*EXERCISE PROMPT*
From the records below, pull out every line that contains the word "sich" and copy each of those lines in full.

*RECORDS PROVIDED*
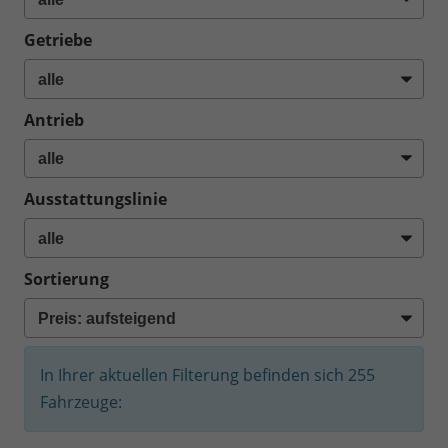
Getriebe
Antrieb
Ausstattungslinie
Sortierung
In Ihrer aktuellen Filterung befinden sich
255
Fahrzeuge:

*EXERCISE OUTPUT*
In Ihrer aktuellen Filterung befinden sich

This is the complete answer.